**What the task requires:** Among the lines of this material, find those holding the word "legend" and report how many there are, with nothing added.

**** Source data ****

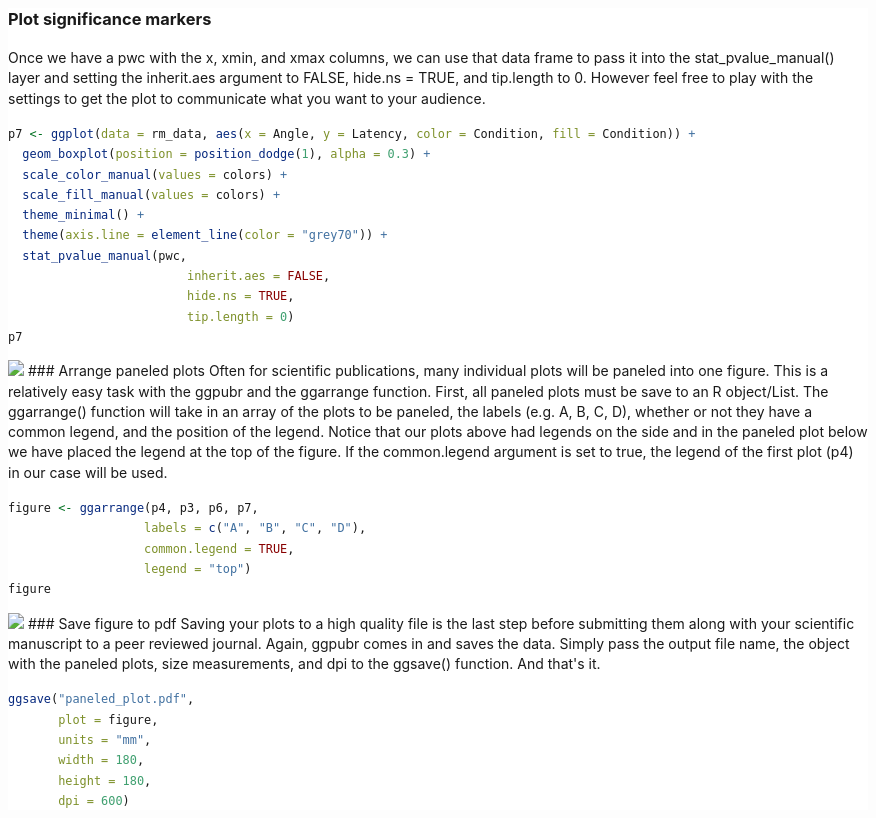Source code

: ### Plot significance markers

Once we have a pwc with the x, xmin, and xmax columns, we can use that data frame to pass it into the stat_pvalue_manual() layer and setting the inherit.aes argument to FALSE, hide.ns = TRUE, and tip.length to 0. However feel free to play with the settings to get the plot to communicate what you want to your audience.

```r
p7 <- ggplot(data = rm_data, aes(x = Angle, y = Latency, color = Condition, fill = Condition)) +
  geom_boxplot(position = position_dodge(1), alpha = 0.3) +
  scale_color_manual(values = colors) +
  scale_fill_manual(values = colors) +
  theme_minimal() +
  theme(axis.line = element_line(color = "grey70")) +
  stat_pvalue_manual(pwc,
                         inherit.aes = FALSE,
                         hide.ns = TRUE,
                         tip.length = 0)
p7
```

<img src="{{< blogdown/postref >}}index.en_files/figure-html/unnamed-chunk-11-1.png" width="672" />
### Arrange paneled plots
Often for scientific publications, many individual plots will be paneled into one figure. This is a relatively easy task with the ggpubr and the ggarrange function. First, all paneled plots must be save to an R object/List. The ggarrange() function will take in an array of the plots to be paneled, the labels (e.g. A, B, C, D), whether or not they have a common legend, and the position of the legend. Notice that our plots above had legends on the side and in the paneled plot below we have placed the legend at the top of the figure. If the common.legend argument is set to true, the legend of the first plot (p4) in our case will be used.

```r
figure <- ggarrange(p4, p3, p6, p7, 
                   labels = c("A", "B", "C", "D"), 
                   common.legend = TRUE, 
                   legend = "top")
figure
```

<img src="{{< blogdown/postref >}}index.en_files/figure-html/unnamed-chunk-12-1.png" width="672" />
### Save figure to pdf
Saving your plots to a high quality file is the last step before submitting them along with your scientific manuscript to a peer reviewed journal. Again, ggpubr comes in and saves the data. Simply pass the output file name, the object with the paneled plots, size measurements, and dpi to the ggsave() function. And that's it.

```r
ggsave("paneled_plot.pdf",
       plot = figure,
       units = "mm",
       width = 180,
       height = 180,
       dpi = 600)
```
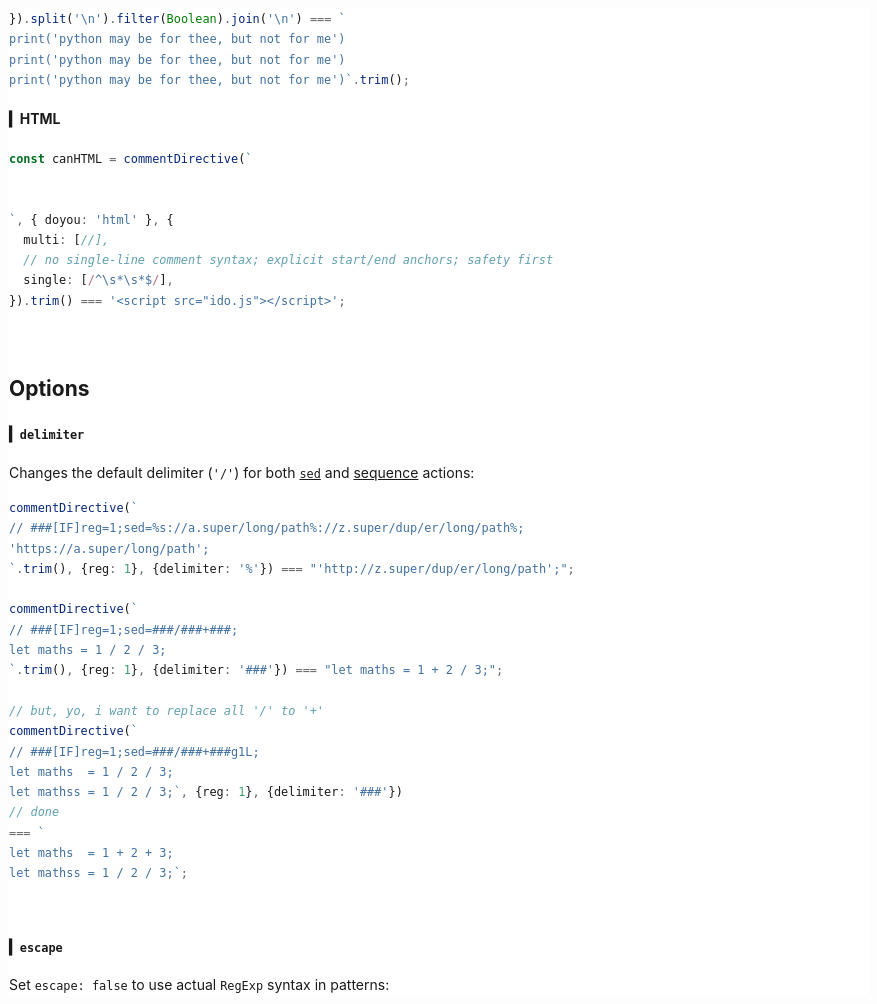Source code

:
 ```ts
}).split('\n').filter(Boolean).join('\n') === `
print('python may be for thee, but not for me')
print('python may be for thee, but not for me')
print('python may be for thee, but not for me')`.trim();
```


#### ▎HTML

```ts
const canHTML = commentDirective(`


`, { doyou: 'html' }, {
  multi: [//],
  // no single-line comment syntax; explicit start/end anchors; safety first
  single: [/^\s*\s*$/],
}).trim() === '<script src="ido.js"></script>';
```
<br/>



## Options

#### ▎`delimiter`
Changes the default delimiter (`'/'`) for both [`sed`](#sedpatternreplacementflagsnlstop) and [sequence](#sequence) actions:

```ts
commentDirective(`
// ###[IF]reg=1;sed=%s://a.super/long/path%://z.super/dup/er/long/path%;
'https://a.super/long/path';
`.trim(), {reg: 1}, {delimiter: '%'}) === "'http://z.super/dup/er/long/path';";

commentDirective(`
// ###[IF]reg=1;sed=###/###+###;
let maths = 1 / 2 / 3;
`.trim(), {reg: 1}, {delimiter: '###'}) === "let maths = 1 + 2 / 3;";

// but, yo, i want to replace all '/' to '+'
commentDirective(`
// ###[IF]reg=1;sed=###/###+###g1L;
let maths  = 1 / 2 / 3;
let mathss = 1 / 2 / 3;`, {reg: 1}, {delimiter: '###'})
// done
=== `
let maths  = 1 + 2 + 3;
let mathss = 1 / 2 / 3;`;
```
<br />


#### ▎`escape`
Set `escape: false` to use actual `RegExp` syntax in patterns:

****
**** Source data ****

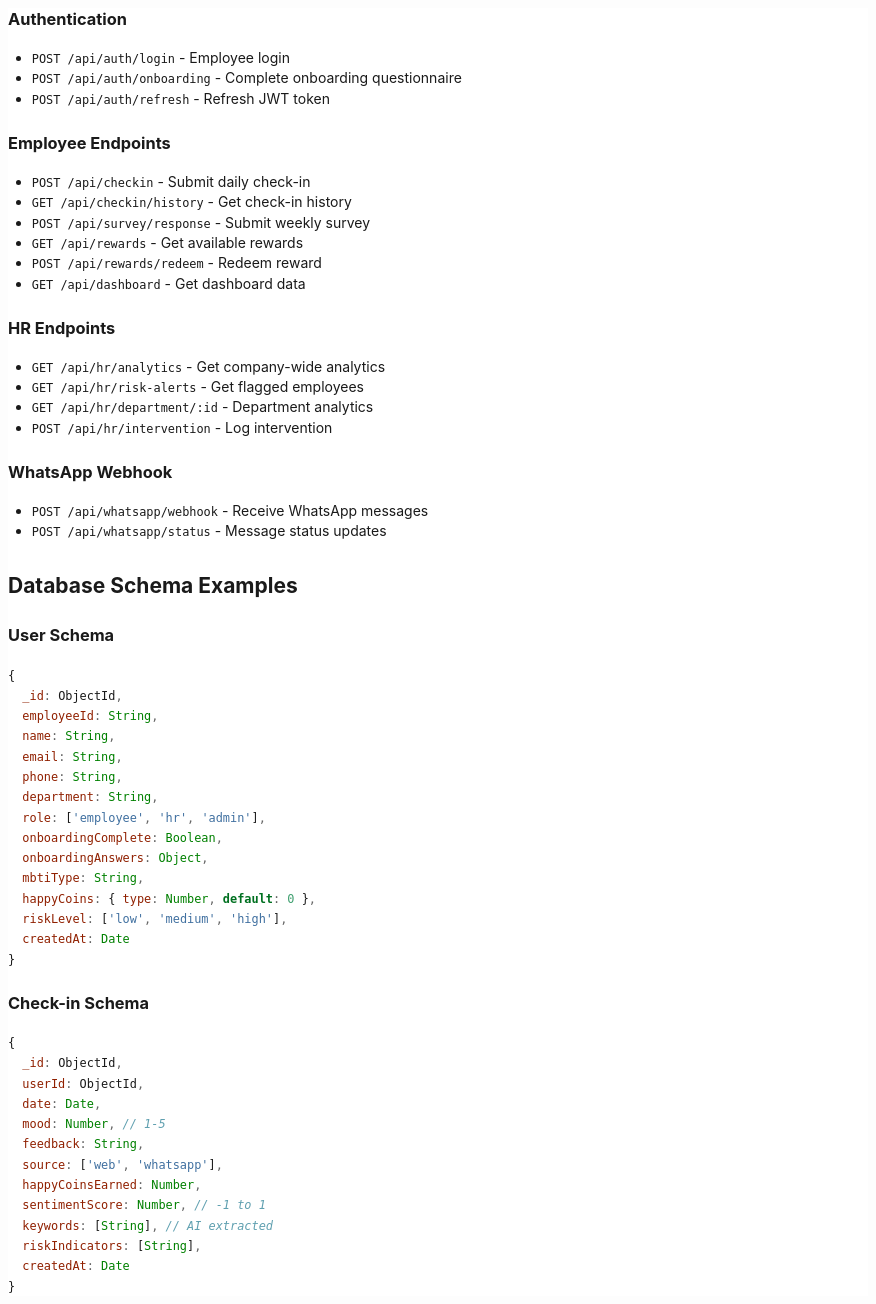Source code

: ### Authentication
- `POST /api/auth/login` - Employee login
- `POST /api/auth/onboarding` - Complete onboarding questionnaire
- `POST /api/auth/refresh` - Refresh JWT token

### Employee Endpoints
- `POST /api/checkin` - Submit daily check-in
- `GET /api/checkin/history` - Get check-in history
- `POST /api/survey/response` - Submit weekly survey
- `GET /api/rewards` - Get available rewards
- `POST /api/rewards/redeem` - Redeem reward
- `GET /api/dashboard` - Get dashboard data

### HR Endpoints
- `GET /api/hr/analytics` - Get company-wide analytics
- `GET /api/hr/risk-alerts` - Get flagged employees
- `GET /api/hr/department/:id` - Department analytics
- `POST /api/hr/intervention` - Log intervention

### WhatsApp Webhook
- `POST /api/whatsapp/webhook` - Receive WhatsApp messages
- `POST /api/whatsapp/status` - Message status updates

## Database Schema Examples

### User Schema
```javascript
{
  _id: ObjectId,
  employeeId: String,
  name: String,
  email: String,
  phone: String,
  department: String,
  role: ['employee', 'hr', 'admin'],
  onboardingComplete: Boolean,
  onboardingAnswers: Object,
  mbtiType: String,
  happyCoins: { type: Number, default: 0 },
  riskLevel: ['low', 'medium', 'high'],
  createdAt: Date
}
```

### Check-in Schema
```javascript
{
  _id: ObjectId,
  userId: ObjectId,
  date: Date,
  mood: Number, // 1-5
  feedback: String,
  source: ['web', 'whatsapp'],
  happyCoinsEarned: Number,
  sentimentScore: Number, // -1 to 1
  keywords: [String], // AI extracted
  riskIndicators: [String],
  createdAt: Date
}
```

****
**** Source data ****

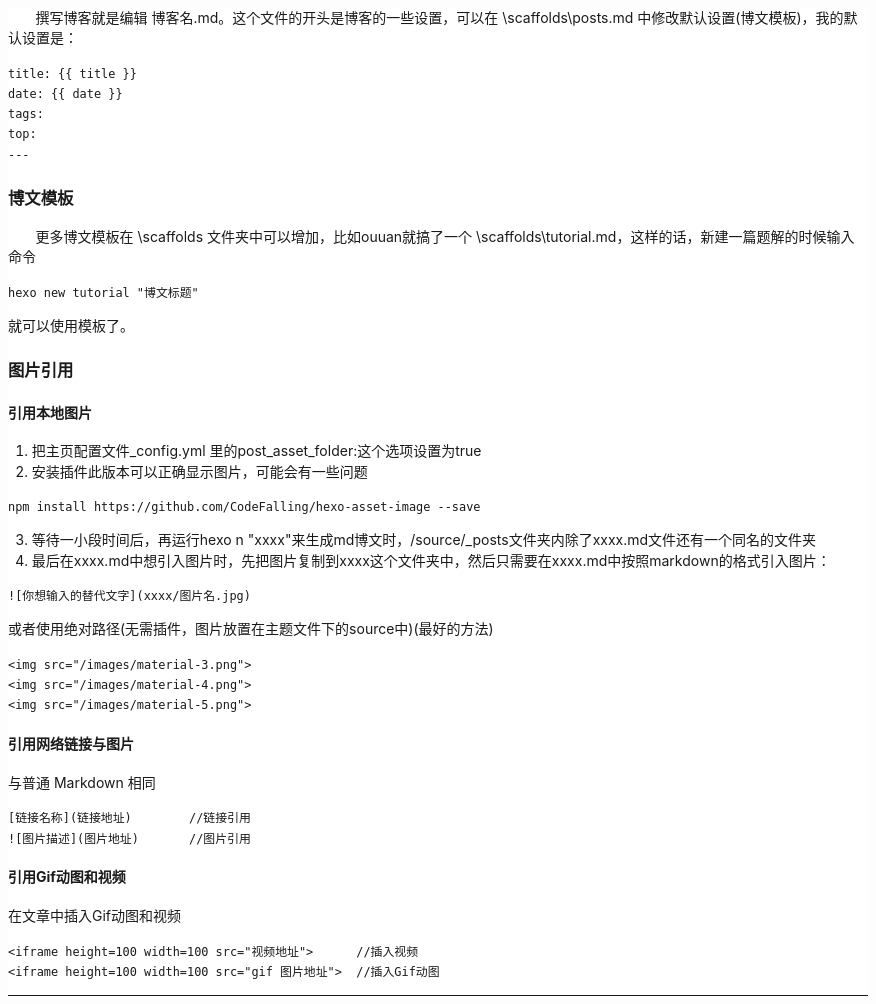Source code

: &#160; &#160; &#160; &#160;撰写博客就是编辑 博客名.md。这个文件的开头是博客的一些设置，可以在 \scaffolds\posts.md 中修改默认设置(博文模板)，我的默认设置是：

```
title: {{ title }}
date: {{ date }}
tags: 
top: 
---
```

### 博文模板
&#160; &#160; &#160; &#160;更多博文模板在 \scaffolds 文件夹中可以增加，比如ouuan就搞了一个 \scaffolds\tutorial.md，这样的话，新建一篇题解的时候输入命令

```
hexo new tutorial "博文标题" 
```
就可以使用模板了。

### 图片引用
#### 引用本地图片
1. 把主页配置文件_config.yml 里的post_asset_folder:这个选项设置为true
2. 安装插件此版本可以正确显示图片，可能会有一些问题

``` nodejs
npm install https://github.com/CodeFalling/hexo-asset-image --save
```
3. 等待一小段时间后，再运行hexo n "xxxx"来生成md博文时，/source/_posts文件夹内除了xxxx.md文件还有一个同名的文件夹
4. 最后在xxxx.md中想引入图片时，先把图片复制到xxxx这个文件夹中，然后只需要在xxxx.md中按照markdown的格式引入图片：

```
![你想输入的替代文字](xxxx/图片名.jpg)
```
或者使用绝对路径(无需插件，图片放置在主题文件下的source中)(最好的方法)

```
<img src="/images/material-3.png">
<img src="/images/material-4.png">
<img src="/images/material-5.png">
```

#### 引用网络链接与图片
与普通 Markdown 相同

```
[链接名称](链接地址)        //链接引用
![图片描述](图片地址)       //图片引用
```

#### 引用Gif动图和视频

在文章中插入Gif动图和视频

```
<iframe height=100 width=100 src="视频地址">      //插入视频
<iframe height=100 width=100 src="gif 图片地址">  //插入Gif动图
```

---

****

**Exercise response:** 3